London Leadership: Business of Global Creativity - Clongowes Wood College

Posted: 26th April 2016

The Clongowes Foundation welcomed over sixty OC’s with their guests to Hallam Conference Centre on April 7th last. Nick Hewer OC’62, famous for his role on the BBC’s programme The Apprentice, interviewed William Sargent OC’73 – a man typically not interested in accolades or even attention.

William arrived to Clongowes at age of tender age of 11, arriving from Brazil where he had grown up. Whilst his parents were Irish, William’s first language was Portuguese on arrival in Clane.

‘The Jesuits gave me the tools to think for myself’. An entrepreneurial spirit was initiated in Clongowes (as much by activities of his contemporaries as of himself) and then realised in Trinity College where an active business, renting the same PA systems for lunch-time gigs in the Baggot Inn, to five o’clock gigs and then again at ten in the evening financed student life whilst gaining a Business and Law degree. The 1980’s, an exodus period for Irish graduates, saw Sargent locating to London which remains his base. The PA rental system as business model thrived in London but it was the growth of the PC market in the early 80’s that generated the spark which became Framestore  –  computers facilitating animation.

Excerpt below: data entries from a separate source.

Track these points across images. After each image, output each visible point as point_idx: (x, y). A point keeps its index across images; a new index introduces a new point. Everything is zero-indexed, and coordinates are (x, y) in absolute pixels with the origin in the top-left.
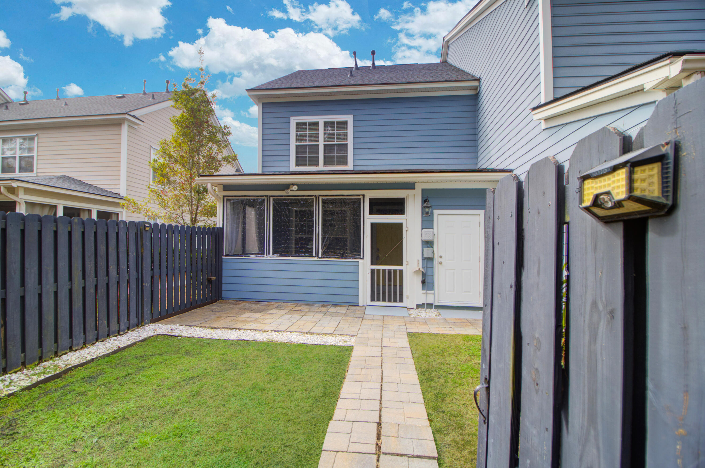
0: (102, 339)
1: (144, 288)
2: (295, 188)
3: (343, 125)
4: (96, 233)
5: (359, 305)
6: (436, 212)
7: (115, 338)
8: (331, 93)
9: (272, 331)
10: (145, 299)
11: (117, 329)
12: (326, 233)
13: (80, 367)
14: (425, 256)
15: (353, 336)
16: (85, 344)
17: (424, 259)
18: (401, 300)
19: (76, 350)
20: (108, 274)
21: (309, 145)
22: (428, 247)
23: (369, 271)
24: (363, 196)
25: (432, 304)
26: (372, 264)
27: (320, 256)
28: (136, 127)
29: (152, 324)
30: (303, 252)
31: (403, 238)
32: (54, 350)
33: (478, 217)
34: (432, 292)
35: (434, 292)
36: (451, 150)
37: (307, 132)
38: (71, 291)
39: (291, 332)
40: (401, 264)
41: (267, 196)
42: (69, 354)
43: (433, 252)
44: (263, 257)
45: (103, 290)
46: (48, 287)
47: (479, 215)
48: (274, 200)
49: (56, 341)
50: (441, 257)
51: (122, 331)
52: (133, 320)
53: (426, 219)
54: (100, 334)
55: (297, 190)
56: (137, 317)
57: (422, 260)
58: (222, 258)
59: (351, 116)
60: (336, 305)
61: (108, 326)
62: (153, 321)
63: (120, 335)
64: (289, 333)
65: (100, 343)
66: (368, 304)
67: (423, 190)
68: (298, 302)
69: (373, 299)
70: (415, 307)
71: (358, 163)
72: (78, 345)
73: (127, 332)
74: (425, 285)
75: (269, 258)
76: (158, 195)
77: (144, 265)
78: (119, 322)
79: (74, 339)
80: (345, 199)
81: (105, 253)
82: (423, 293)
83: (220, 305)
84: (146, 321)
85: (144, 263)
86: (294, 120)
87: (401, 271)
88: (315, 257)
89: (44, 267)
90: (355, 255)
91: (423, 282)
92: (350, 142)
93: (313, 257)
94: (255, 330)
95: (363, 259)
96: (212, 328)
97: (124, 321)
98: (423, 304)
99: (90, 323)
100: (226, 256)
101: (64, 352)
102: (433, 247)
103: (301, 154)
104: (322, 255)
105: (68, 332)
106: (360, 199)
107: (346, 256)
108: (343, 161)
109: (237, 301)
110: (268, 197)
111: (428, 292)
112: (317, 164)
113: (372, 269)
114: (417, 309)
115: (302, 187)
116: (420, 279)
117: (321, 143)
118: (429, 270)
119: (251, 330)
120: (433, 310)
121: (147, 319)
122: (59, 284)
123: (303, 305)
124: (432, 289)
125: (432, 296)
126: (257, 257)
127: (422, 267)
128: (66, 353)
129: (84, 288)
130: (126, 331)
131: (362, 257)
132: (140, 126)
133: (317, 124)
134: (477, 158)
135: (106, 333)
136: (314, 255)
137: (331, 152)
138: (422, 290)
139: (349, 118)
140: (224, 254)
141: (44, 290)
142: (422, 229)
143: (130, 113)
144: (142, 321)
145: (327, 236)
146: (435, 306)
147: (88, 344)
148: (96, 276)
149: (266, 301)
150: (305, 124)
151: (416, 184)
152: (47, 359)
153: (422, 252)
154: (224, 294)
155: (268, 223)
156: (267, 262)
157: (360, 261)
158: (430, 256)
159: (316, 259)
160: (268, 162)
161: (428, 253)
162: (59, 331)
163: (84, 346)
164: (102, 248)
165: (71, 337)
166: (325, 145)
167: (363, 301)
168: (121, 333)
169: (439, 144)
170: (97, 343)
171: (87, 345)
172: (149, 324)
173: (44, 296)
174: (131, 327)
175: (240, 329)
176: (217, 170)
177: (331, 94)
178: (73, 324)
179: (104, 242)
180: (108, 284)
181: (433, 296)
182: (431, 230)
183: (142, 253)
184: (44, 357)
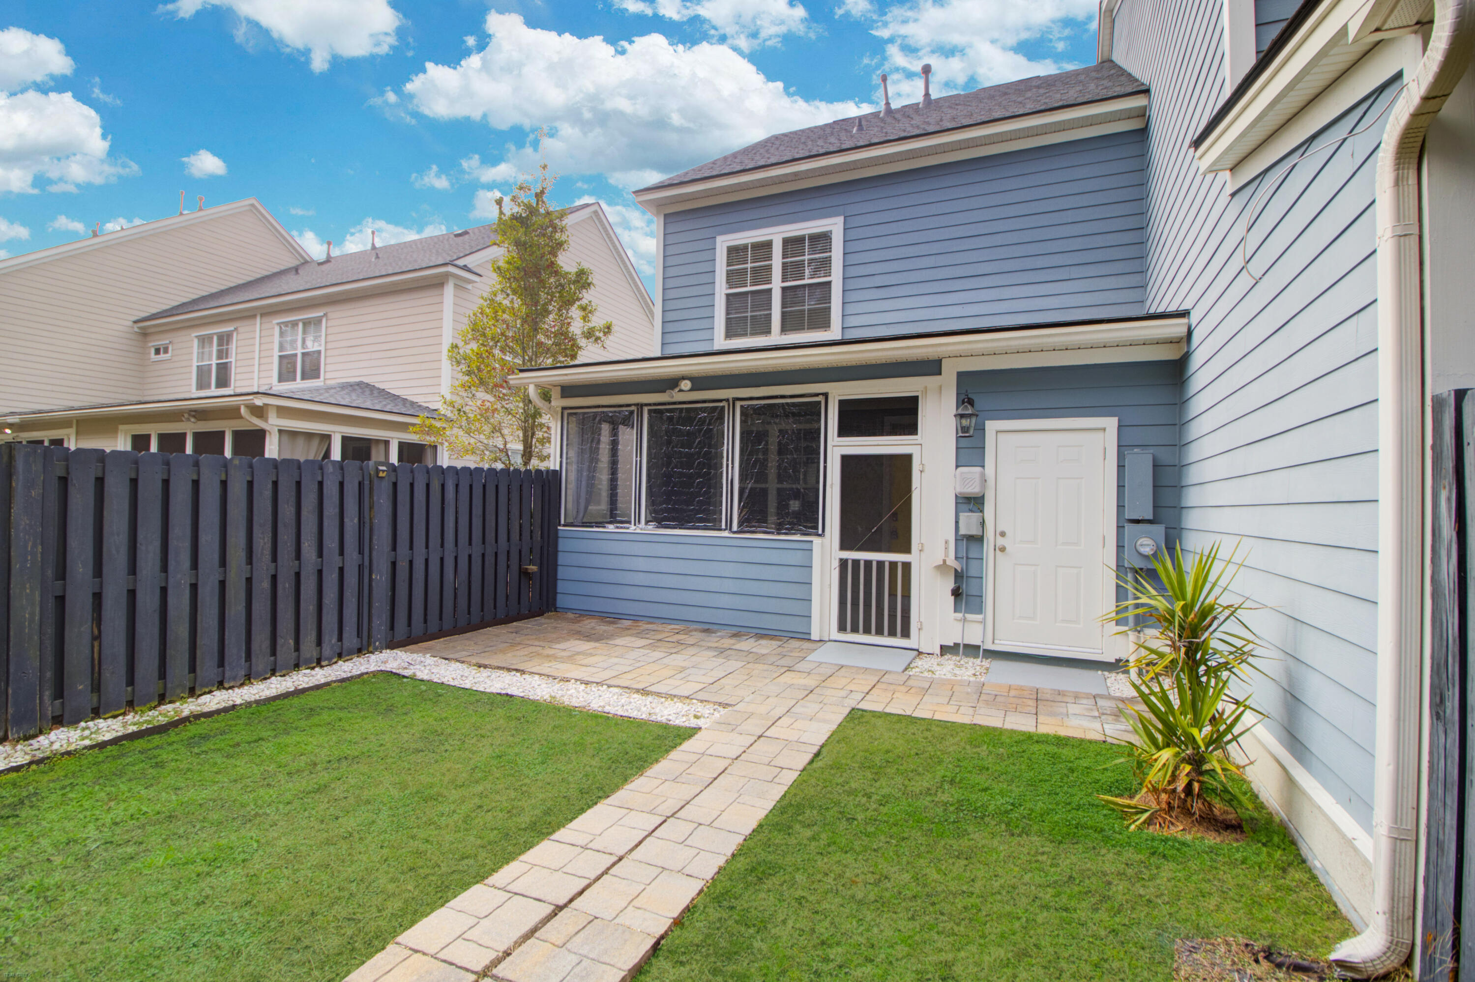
0: (284, 672)
1: (374, 584)
2: (686, 385)
3: (822, 240)
4: (275, 484)
5: (813, 638)
6: (992, 426)
7: (308, 671)
8: (796, 174)
9: (576, 680)
10: (376, 604)
11: (315, 655)
12: (746, 479)
13: (205, 717)
14: (963, 531)
15: (725, 705)
16: (249, 679)
17: (959, 538)
18: (906, 634)
19: (231, 688)
20: (298, 556)
21: (753, 292)
22: (971, 511)
23: (836, 564)
24: (826, 395)
25: (978, 647)
26: (843, 547)
27: (735, 527)
28: (469, 287)
29: (388, 651)
30: (701, 520)
31: (914, 487)
32: (188, 685)
33: (1100, 435)
34: (979, 617)
35: (984, 619)
36: (1075, 272)
37: (749, 265)
38: (223, 584)
39: (609, 686)
40: (907, 550)
41: (637, 405)
42: (214, 693)
43: (983, 523)
44: (628, 528)
45: (287, 585)
46: (179, 576)
47: (1104, 429)
48: (650, 411)
49: (193, 669)
50: (1003, 534)
51: (326, 660)
52: (351, 639)
53: (964, 443)
54: (279, 662)
55: (691, 390)
56: (359, 634)
57: (956, 540)
58: (557, 530)
59: (840, 220)
60: (762, 634)
61: (297, 649)
62: (392, 645)
63: (322, 667)
64: (605, 687)
65: (279, 678)
66: (832, 638)
67: (960, 375)
68: (688, 624)
69: (842, 628)
70: (937, 651)
71: (853, 321)
72: (234, 679)
73: (336, 662)
74: (962, 600)
75: (638, 531)
76: (459, 410)
77: (375, 542)
78: (319, 643)
79: (227, 668)
80: (787, 404)
81: (294, 518)
82: (956, 620)
83: (547, 621)
84: (377, 643)
85: (375, 537)
86: (723, 242)
87: (907, 566)
88: (725, 530)
89: (173, 543)
90: (805, 527)
91: (956, 593)
92: (836, 277)
93: (720, 530)
94: (548, 676)
95: (822, 535)
96: (480, 667)
97: (330, 641)
98: (957, 645)
99: (261, 640)
100: (564, 526)
101: (207, 690)
102: (982, 511)
103: (736, 313)
104: (739, 527)
105: (216, 654)
106: (819, 403)
107: (786, 529)
108: (821, 320)
109: (581, 615)
110: (640, 406)
111: (969, 616)
112: (767, 331)
113: (841, 560)
114: (942, 655)
115: (700, 382)
116: (950, 584)
117: (777, 284)
118: (974, 564)
119: (541, 675)
120: (978, 661)
121: (378, 640)
122: (200, 571)
123: (696, 630)
124: (980, 610)
125: (979, 628)
126: (617, 528)
127: (956, 558)
128: (210, 692)
129: (249, 580)
130: (335, 660)
131: (820, 532)
132: (475, 285)
133: (768, 245)
134: (1144, 287)
135: (292, 662)
136: (723, 527)
137: (794, 303)
138: (955, 611)
139: (834, 225)
140: (562, 522)
141: (171, 581)
142: (957, 467)
143: (457, 262)
144: (369, 645)
145: (750, 486)
146: (985, 650)
147: (255, 679)
148: (274, 559)
149: (632, 618)
150: (745, 248)
151: (943, 360)
152: (173, 699)
153: (957, 522)
154: (561, 601)
155: (638, 459)
156: (637, 539)
157: (816, 540)
158: (975, 531)
159: (726, 534)
160: (675, 334)
161: (969, 523)
162: (199, 653)
163: (247, 682)
164: (287, 511)
165: (221, 663)
166: (784, 289)
167: (821, 630)
168: (323, 663)
169: (1040, 262)
170: (273, 678)
171: (252, 680)
172: (384, 651)
173: (170, 591)
174: (344, 653)
175: (523, 672)
176: (574, 357)
177: (796, 176)
178: (227, 642)
179: (293, 500)
180: (298, 575)
181: (981, 626)
182: (979, 469)
183: (371, 519)
184: (167, 695)
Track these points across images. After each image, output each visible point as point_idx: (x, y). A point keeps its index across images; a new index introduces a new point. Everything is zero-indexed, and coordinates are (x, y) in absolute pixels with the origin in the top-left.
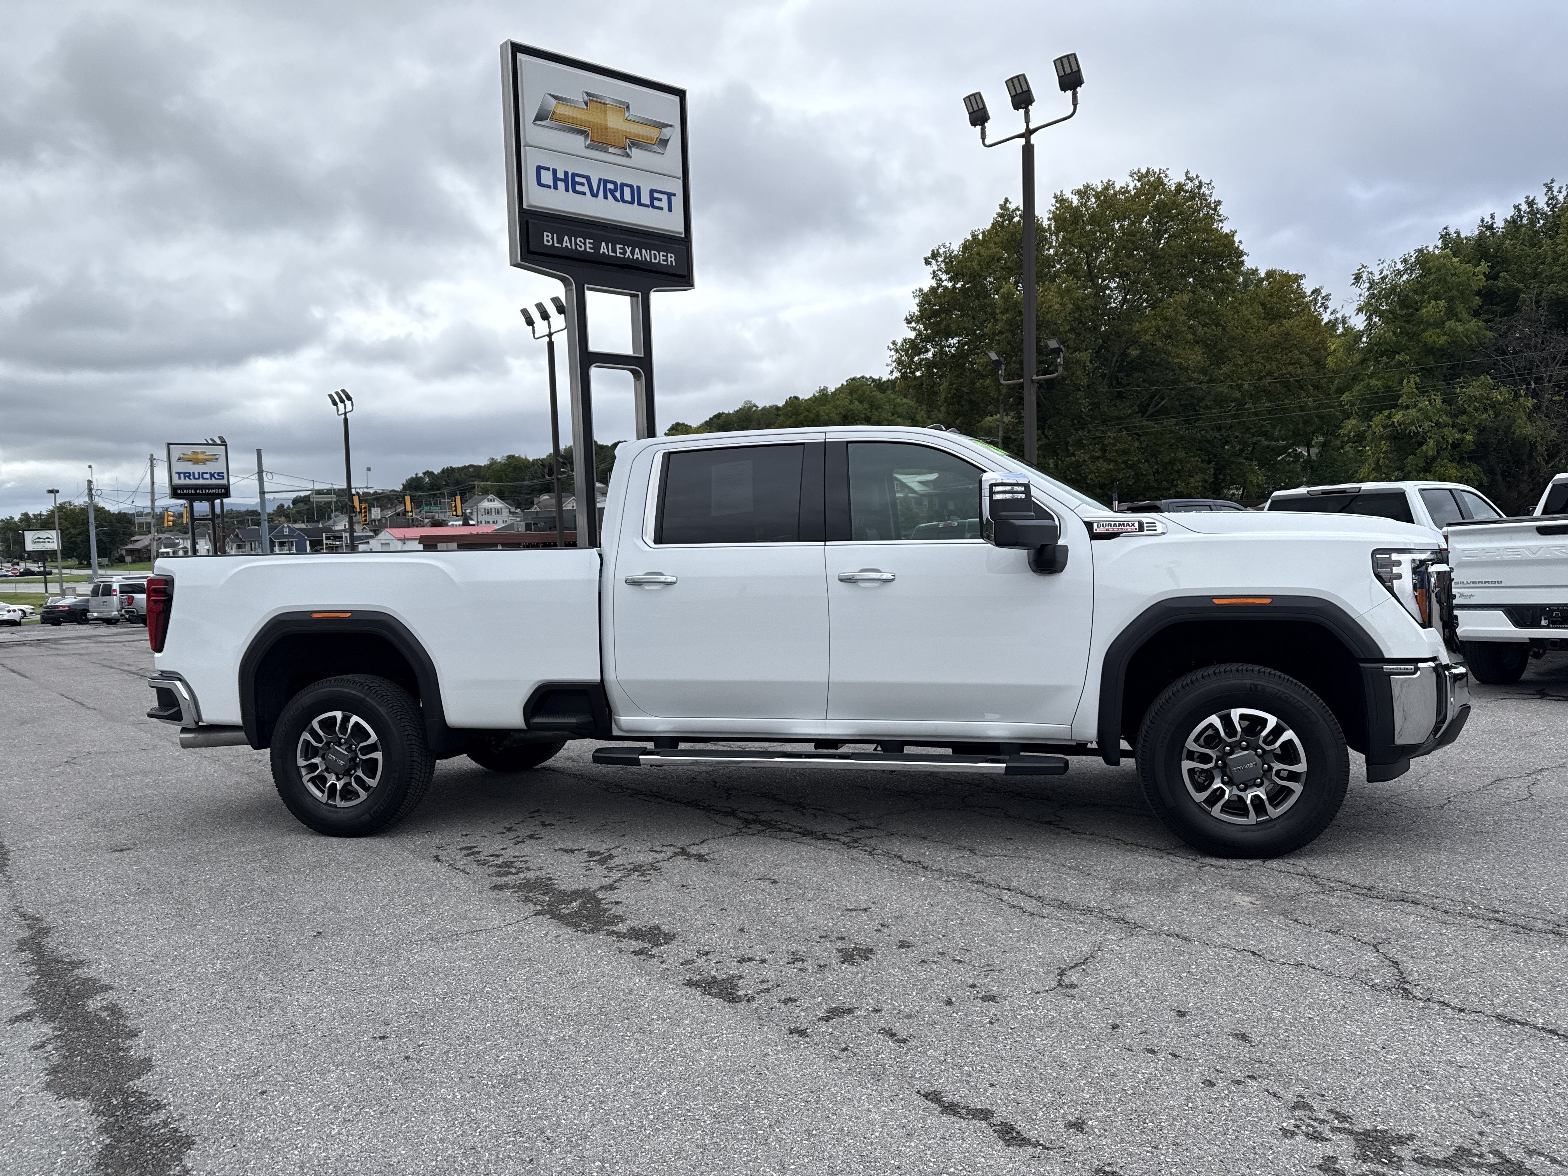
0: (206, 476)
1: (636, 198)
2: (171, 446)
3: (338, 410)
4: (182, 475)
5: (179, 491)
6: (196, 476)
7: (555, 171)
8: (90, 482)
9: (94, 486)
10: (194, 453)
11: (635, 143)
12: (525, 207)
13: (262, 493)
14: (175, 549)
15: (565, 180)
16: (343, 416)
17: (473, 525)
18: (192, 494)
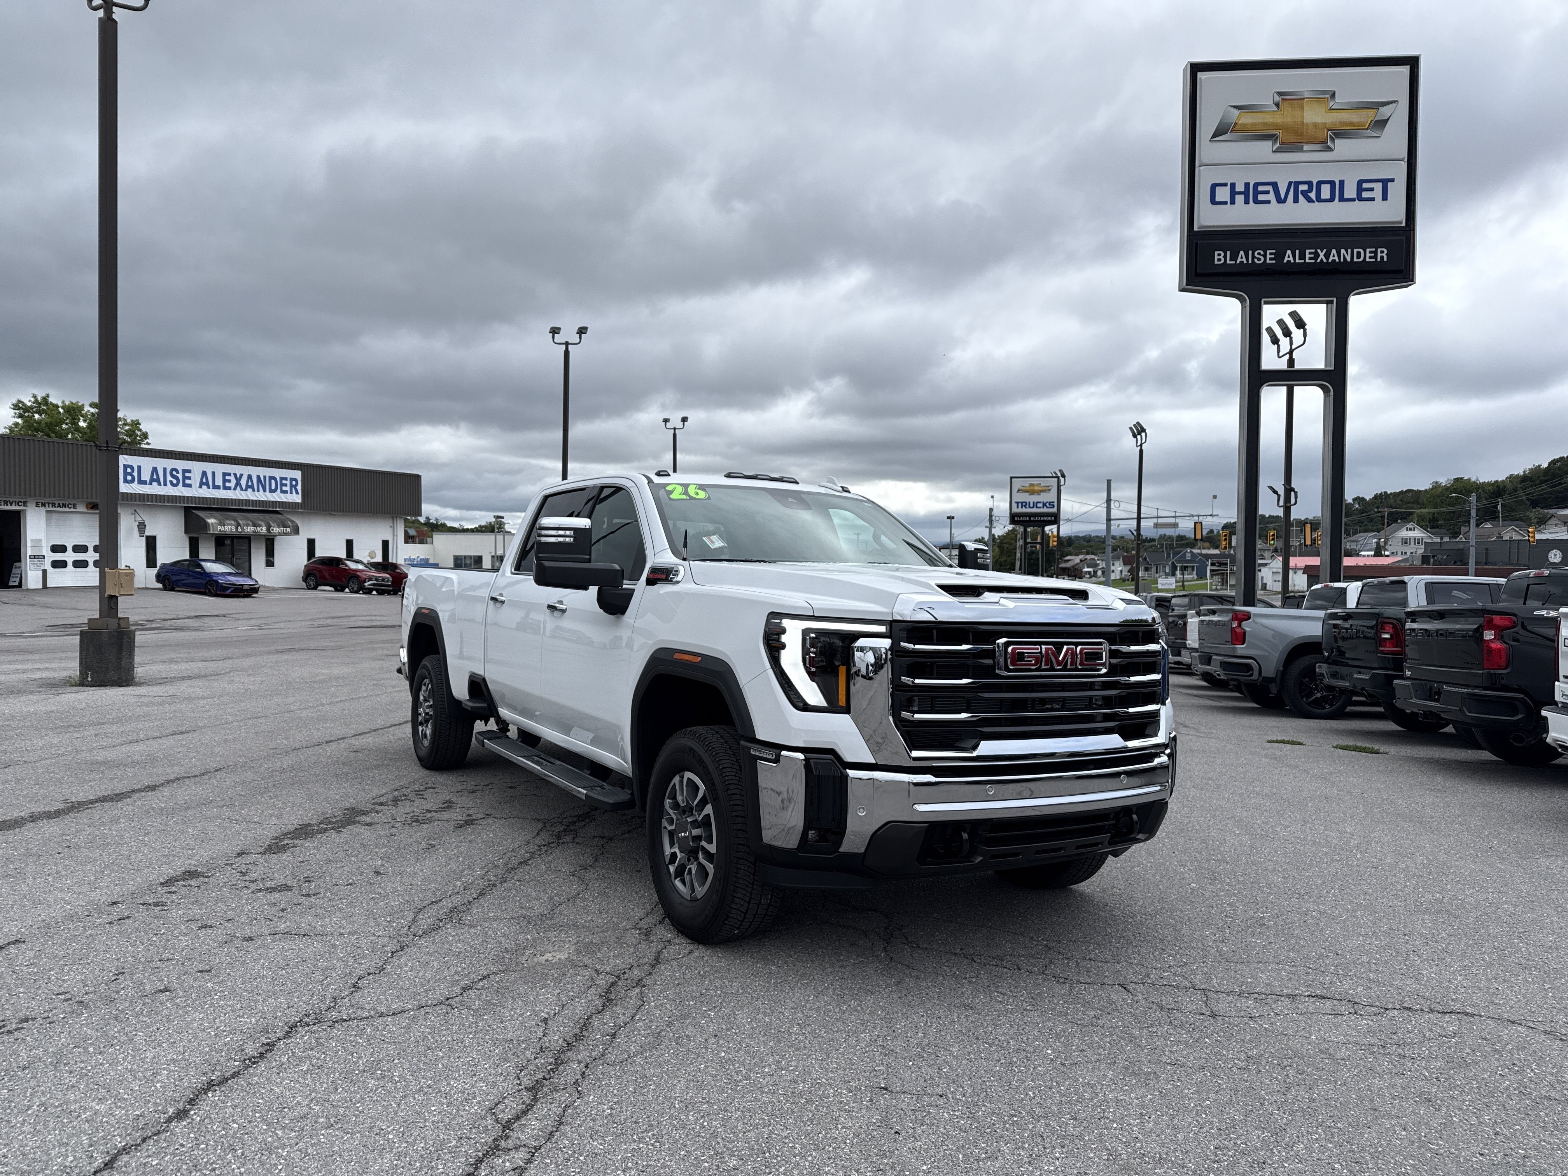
0: (1039, 505)
1: (1338, 192)
2: (1013, 480)
3: (1137, 442)
4: (1020, 505)
5: (1016, 519)
6: (1031, 505)
7: (1233, 186)
8: (991, 510)
9: (995, 513)
10: (1031, 485)
11: (1340, 133)
12: (1196, 229)
13: (1109, 520)
14: (1096, 569)
15: (1246, 193)
16: (1139, 448)
17: (1387, 556)
18: (1026, 521)
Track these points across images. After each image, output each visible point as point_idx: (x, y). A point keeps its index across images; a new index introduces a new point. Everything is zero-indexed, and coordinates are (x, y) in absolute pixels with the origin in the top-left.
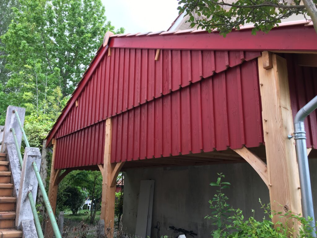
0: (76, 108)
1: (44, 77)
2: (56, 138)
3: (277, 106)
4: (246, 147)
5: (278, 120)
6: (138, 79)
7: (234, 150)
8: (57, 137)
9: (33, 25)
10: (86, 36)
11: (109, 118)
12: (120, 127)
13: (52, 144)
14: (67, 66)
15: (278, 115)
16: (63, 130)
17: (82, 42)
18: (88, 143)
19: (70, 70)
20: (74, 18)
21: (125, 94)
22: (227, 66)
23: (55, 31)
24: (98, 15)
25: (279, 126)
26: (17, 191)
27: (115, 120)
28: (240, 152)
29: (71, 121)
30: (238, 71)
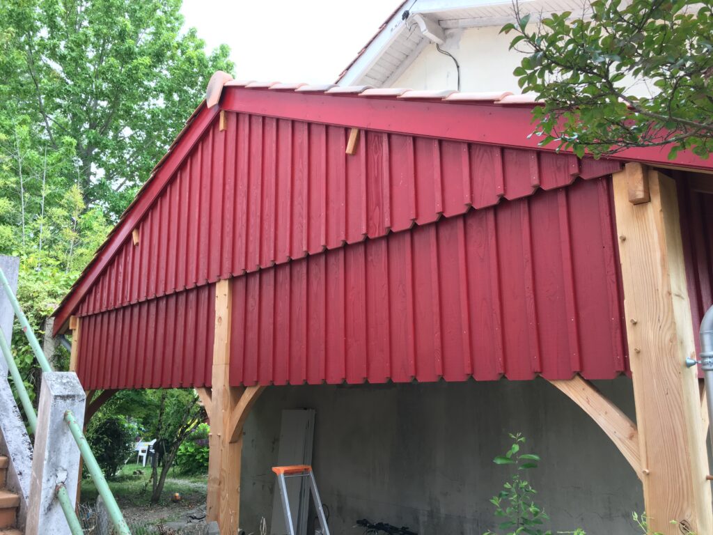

Sargent founded Framestore in 1986 with three creative partners. He has directed its rise from an award winning commercials house to a world renowned, Academy Award winning, film VFX company based in London, New York, LA and Montreal. Framestore has worked on an array of movies such as the Harry Potter series, Alfonso Cuarón’s Gravity  and Paul King’s Paddington to name but a few. Equally at home in Hollywood and Government he was Permanent Secretary, Regulatory Reform at the Cabinet Office, Board Director of HM Treasury, and a fellow of the Royal Society for the Arts. He was knighted by Queen Elizabeth in 2008.

My Role as MD of Framestore is about pulling the finance together along with overall strategic planning. I make that part happen. My founding pals were the creative practitioners. We all admired and respected each-others skills. Partnering with the right people, facilitating world-class creatives marks our practice. Mutual respect, self confidence in our own skills meant that we didn’t mind challenging each other’.

Sargent refers to his leadership style as ‘delegation’.’ I set goals with our managers. Then they know where they are going. I choose people and I trust them, I believe in them. We work in an industry that is moving so fast in a city that has top global creativity. What is ground breaking this year in computer generated imagery (CGI) is yesterday’s work six months out. This is science and art, within creativity’. Nick Hewer humorously referred to Williams’ decision-making reputation as notoriously ‘dithering’. However Sargent set the record straight by clarifying that he deliberately doesn’t want to be rushed into making decisions that he doesn’t want to make at the time. He believes that decisions often emerge. ‘Wrong decisions can cost you – fortunately I have people who are extraordinarily good at problem solving’. In hindsight another Jesuit learning perhaps.

To close and before questions opened to the floor William Sargent and Nick Hewer agreed ‘indeed Clongowes defines who you are’.

Martin Nugent and Michelle Burke representing The Clongowes Foundation were delighted to welcome so many London based OC’s. A special thanks to Dermot Waldron OC’78, MD Cavendish Conference Centres London, who very generously supported our event by hosting the evening in his wonderful venue. Feedback from those present, ranging from OC’56 to OC’09 was entirely positive. We look forward to hosting our next Clongowes London Leadership in 2017.